I thought I had found him in my ex, but it turns out that he was so ensconced in his own BS that recognising how I felt was  simply too much to ask …

Can I really go through life pretending without anybody realising that this is the case?

Is anybody listening to anybody else EVER?

This is really fucking with me today, as I sit in mt batcave and pray for salvation …. I thought my ex heard and saw me .. but he only saw himself … that mirror, the one that allows, or encourages him to  live only for himself .. I want one to. I want a mirror that reflects only me.

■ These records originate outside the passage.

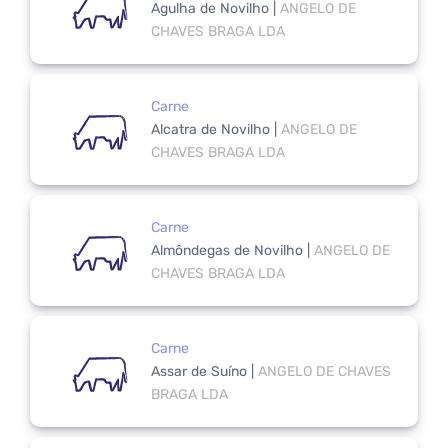
Agulha de Novilho
|
ANGELO DE
CHAVES BRAGA LDA
Carne
Alcatra de Novilho
|
ANGELO DE
CHAVES BRAGA LDA
Carne
Almôndegas de Novilho
|
ANGELO DE
CHAVES BRAGA LDA
Carne
Assar de Suíno
|
ANGELO DE CHAVES
BRAGA LDA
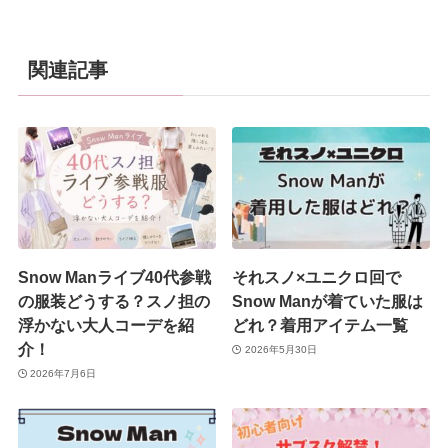
関連記事
Snow Manライブ40代参戦
それスノ×ユニクロ回で
の服装どうする？スノ担の
Snow Manが着ていた服は
浮かない大人コーデを紹
どれ？着用アイテム一覧
介！
2026年5月30日
2026年7月6日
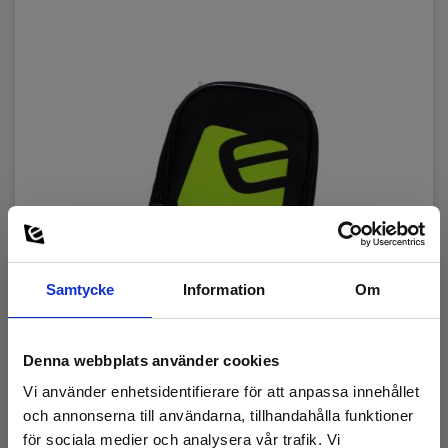
Samtycke
Information
Om
Denna webbplats använder cookies
Vi använder enhetsidentifierare för att anpassa innehållet
Väska, Elma mini
och annonserna till användarna, tillhandahålla funktioner
EAN 5706445140183
för sociala medier och analysera vår trafik. Vi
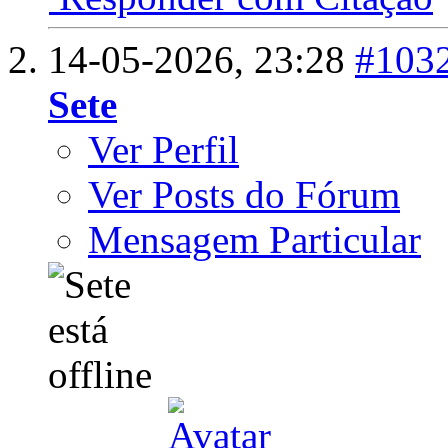
14-05-2026,
23:28
#103
Sete
Ver Perfil
Ver Posts do Fórum
Mensagem Particular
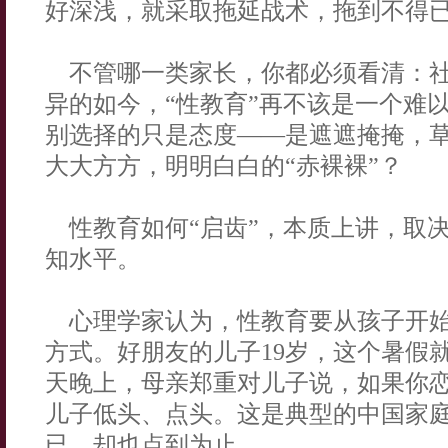
好深浅，就采取拖延战术，拖到不得
不管哪一类家长，你都必须看清：社
异的如今，“性教育”再不该是一个难
别选择的只是态度——是遮遮掩掩，草
大大方方，明明白白的“赤裸裸”？
性教育如何“启齿”，本质上讲，取
知水平。
心理学家认为，性教育要从孩子开始
方式。好朋友的儿子19岁，这个暑假
天晚上，母亲郑重对儿子说，如果你
儿子低头、点头。这是典型的中国家
已，却也点到为止。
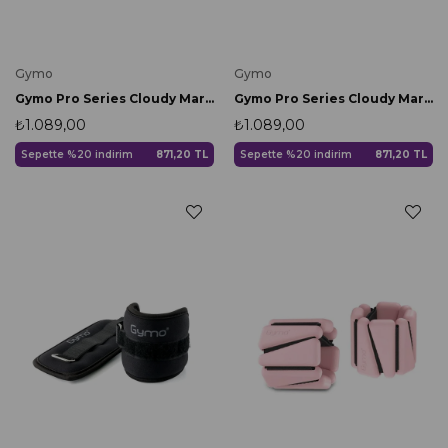
Gymo
Gymo
Gymo Pro Series Cloudy Marble Foam Roller Pilates Masaj Rulosu Mavi
Gymo Pro Series Cloudy Marble Foam Roller Pilates Masaj Rulosu Mor
₺1.089,00
₺1.089,00
Sepette %20 indirim
871,20 TL
Sepette %20 indirim
871,20 TL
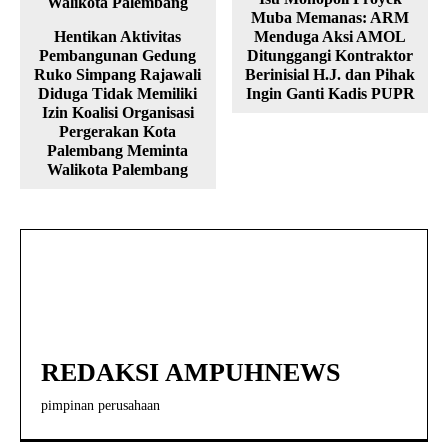
Muba Memanas: ARM
Hentikan Aktivitas
Menduga Aksi AMOL
Pembangunan Gedung
Ditunggangi Kontraktor
Ruko Simpang Rajawali
Berinisial H.J. dan Pihak
Diduga Tidak Memiliki
Ingin Ganti Kadis PUPR
Izin Koalisi Organisasi
Pergerakan Kota
Palembang Meminta
Walikota Palembang
REDAKSI AMPUHNEWS
pimpinan perusahaan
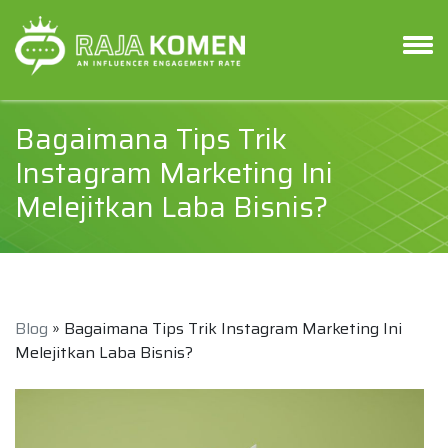
Bagaimana Tips Trik
Instagram Marketing Ini
Melejitkan Laba Bisnis?
Blog
» Bagaimana Tips Trik Instagram Marketing Ini
Melejitkan Laba Bisnis?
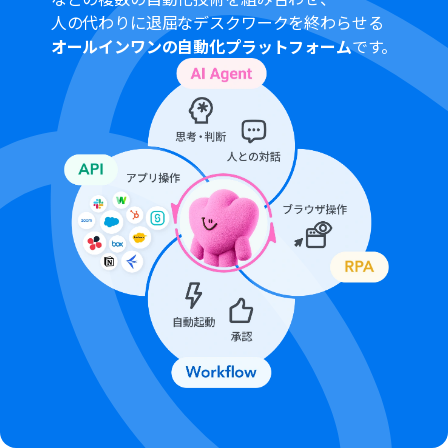
人の代わりに退屈なデスクワークを終わらせる
オールインワンの自動化プラットフォーム
です。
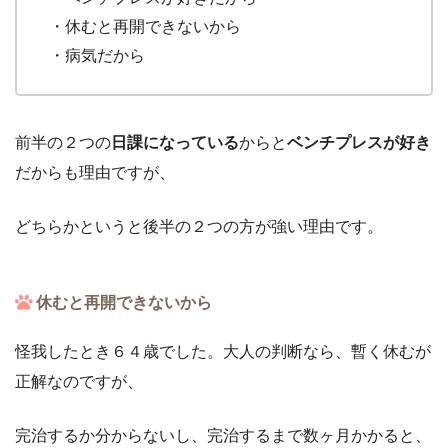
・休むと再開できないから
・病気だから
前半の２つの
日課になっている
からと
ベンチプレスが好き
だからも理由ですが、
どちらかというと後半の２つの方が強い理由です。
休むと再開できないから
怪我したとき６４歳でした。大人の判断なら、暫く休むが
正解なのですが、
完治するか分からないし、完治するまで数ヶ月かかると、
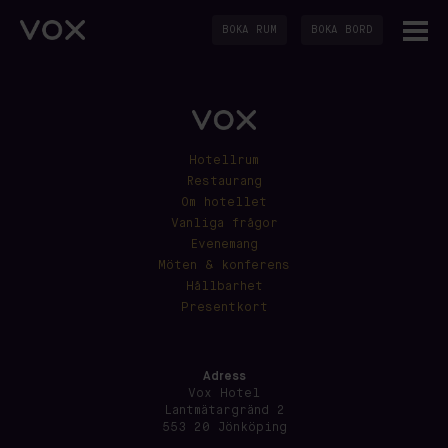
BOKA RUM
BOKA BORD
Hotellrum
Restaurang
Om hotellet
Vanliga frågor
Evenemang
Möten & konferens
Hållbarhet
Presentkort
Adress
Vox Hotel
Lantmätargränd 2
553 20 Jönköping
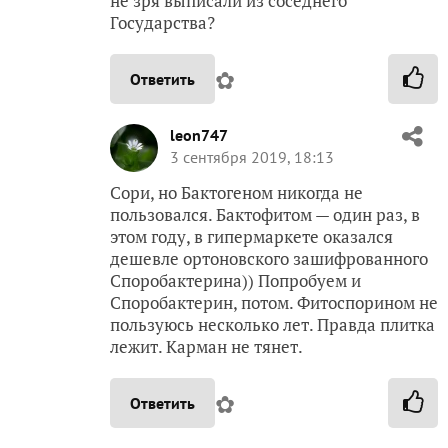
не зря выписали из соседнего
Государства?
✿
Ответить
leon747
3 сентября 2019, 18:13
Сори, но Бактогеном никогда не
пользовался. Бактофитом — один раз, в
этом году, в гипермаркете оказался
дешевле ортоновского зашифрованного
Споробактерина)) Попробуем и
Споробактерин, потом. Фитоспорином не
пользуюсь несколько лет. Правда плитка
лежит. Карман не тянет.
✿
Ответить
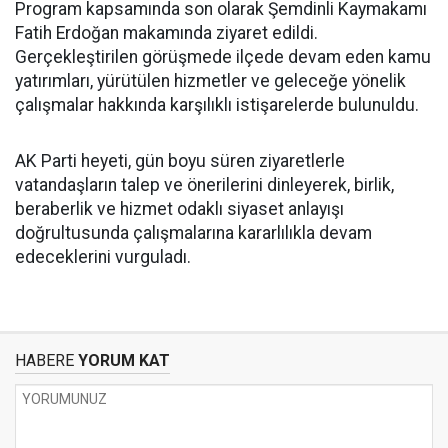
Program kapsamında son olarak Şemdinli Kaymakamı
Fatih Erdoğan makamında ziyaret edildi.
Gerçekleştirilen görüşmede ilçede devam eden kamu
yatırımları, yürütülen hizmetler ve geleceğe yönelik
çalışmalar hakkında karşılıklı istişarelerde bulunuldu.
AK Parti heyeti, gün boyu süren ziyaretlerle
vatandaşların talep ve önerilerini dinleyerek, birlik,
beraberlik ve hizmet odaklı siyaset anlayışı
doğrultusunda çalışmalarına kararlılıkla devam
edeceklerini vurguladı.
HABERE
YORUM KAT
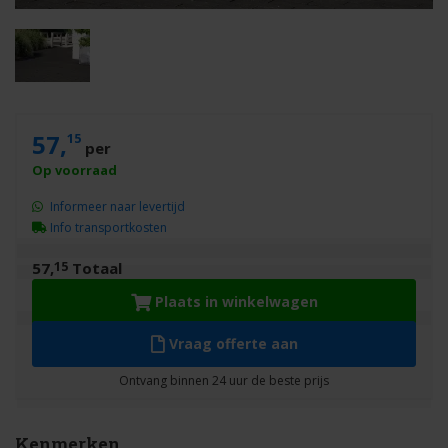
57,
15
per
Informeer naar levertijd
Info transportkosten
15
57,
Totaal
Plaats in winkelwagen
Vraag offerte aan
Kenmerken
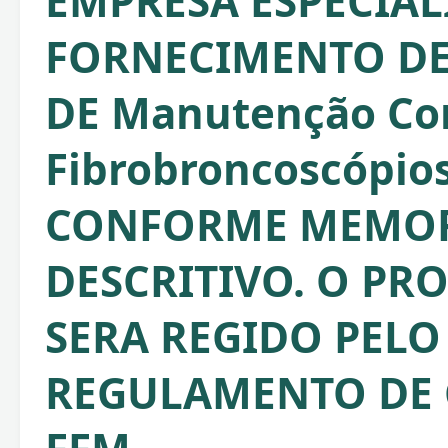
EMPRESA ESPECIA
FORNECIMENTO DE
DE Manutenção Cor
Fibrobroncoscópio
CONFORME MEMOR
DESCRITIVO. O PR
SERA REGIDO PELO
REGULAMENTO DE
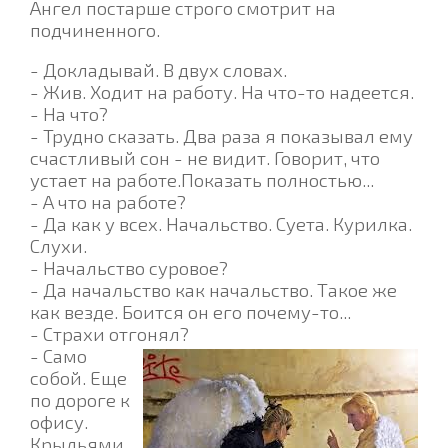
Ангел постарше строго смотрит на
подчиненного.
- Докладывай. В двух словах.
- Жив. Ходит на работу. На что-то надеется.
- На что?
- Трудно сказать. Два раза я показывал ему
счастливый сон - не видит. Говорит, что
устает на работе.Показать полностью...
- А что на работе?
- Да как у всех. Начальство. Суета. Курилка.
Слухи.
- Начальство суровое?
- Да начальство как начальство. Такое же
как везде. Боится он его почему-то...
- Страхи отгонял?
- Само
собой. Еще
по дороге к
офису.
Крыльями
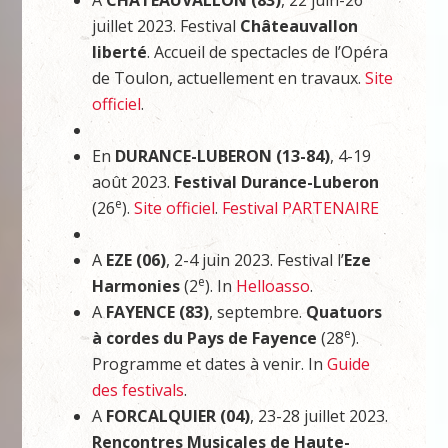
A
CHATEAUVALLON (83)
, 22 juin-26
juillet 2023. Festival
Châteauvallon
liberté
. Accueil de spectacles de l’Opéra
de Toulon, actuellement en travaux.
Site
officiel
.
En
DURANCE-LUBERON (13-84)
, 4-19
août 2023.
Festival Durance-Luberon
e
(26
).
Site officiel
.
Festival PARTENAIRE
A
EZE (06)
, 2-4 juin 2023. Festival l’
Eze
e
Harmonies
(2
). In
Helloasso
.
A
FAYENCE (83)
, septembre.
Quatuors
e
à cordes du Pays de Fayence
(28
).
Programme et dates à venir. In
Guide
des festivals
.
A
FORCALQUIER (04)
, 23-28 juillet 2023.
Rencontres Musicales de Haute-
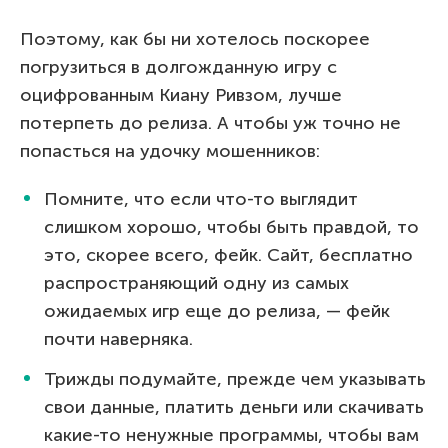
Поэтому, как бы ни хотелось поскорее
погрузиться в долгожданную игру с
оцифрованным Киану Ривзом, лучше
потерпеть до релиза. А чтобы уж точно не
попасться на удочку мошенников:
Помните, что если что-то выглядит
слишком хорошо, чтобы быть правдой, то
это, скорее всего, фейк. Сайт, бесплатно
распространяющий одну из самых
ожидаемых игр еще до релиза, — фейк
почти наверняка.
Трижды подумайте, прежде чем указывать
свои данные, платить деньги или скачивать
какие-то ненужные программы, чтобы вам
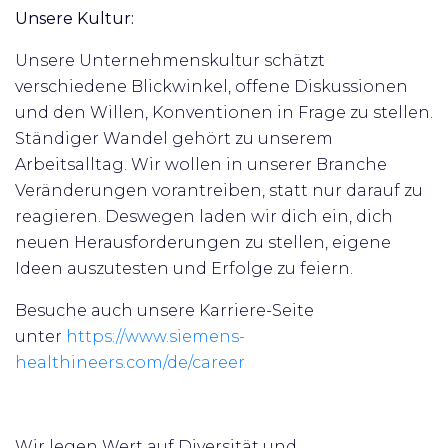
Unsere Kultur:
Unsere Unternehmenskultur schätzt
verschiedene Blickwinkel, offene Diskussionen
und den Willen, Konventionen in Frage zu stellen.
Ständiger Wandel gehört zu unserem
Arbeitsalltag. Wir wollen in unserer Branche
Veränderungen vorantreiben, statt nur darauf zu
reagieren. Deswegen laden wir dich ein, dich
neuen Herausforderungen zu stellen, eigene
Ideen auszutesten und Erfolge zu feiern.
Besuche auch unsere Karriere-Seite
unter
https://www.siemens-
healthineers.com/de/career
Wir legen Wert auf Diversität und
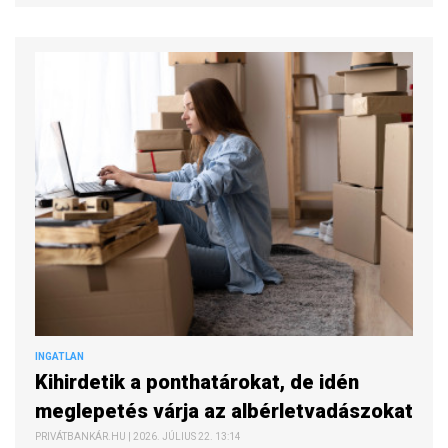
INGATLAN
Kihirdetik a ponthatárokat, de idén
meglepetés várja az albérletvadászokat
PRIVÁTBANKÁR.HU | 2026. JÚLIUS 22. 13:14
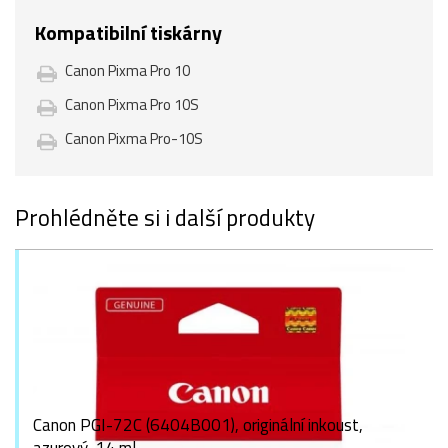
Kompatibilní tiskárny
Canon Pixma Pro 10
Canon Pixma Pro 10S
Canon Pixma Pro-10S
Prohlédněte si i další produkty
Canon PGI-72C (6404B001), originální inkoust,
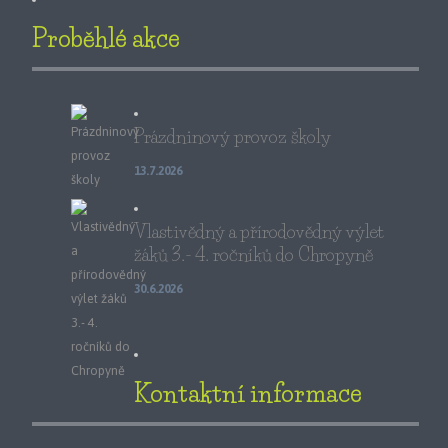
Proběhlé akce
Prázdninový provoz školy
13.7.2026
Vlastivědný a přírodovědný výlet
žáků 3.- 4. ročníků do Chropyně
30.6.2026
Kontaktní informace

The biggest myth of BPD is that we don’t care .. we care all-too-well … I have painted my body in scars to prove I care. I simply doubt that anybody is listening. And I don’t know how to make myself heard, or, if I have any right to.

I love, therefore I am.

I leave, therefore you threw me away.

I don’t know what comes  next …

I don’t understand how to be indifferent.

Can you teach me?

Can you un-do what you did?

Can the very essence of me be un-done?

Is the reason you and I met simply that I was mean to understand that nobody, ever will help make me whole?

Are you real or, or did I create who you were – all evidence to the contrary?

Where did I go when you left me sobbing?

Did you kill me or, do I remain, trapped in a body that cannot possibly contain all that I feel?

You never really told me what I did, or said, to change your mind.

So, I love you more than I love me.

Is that wrong? Is that the difference between me and everyone else?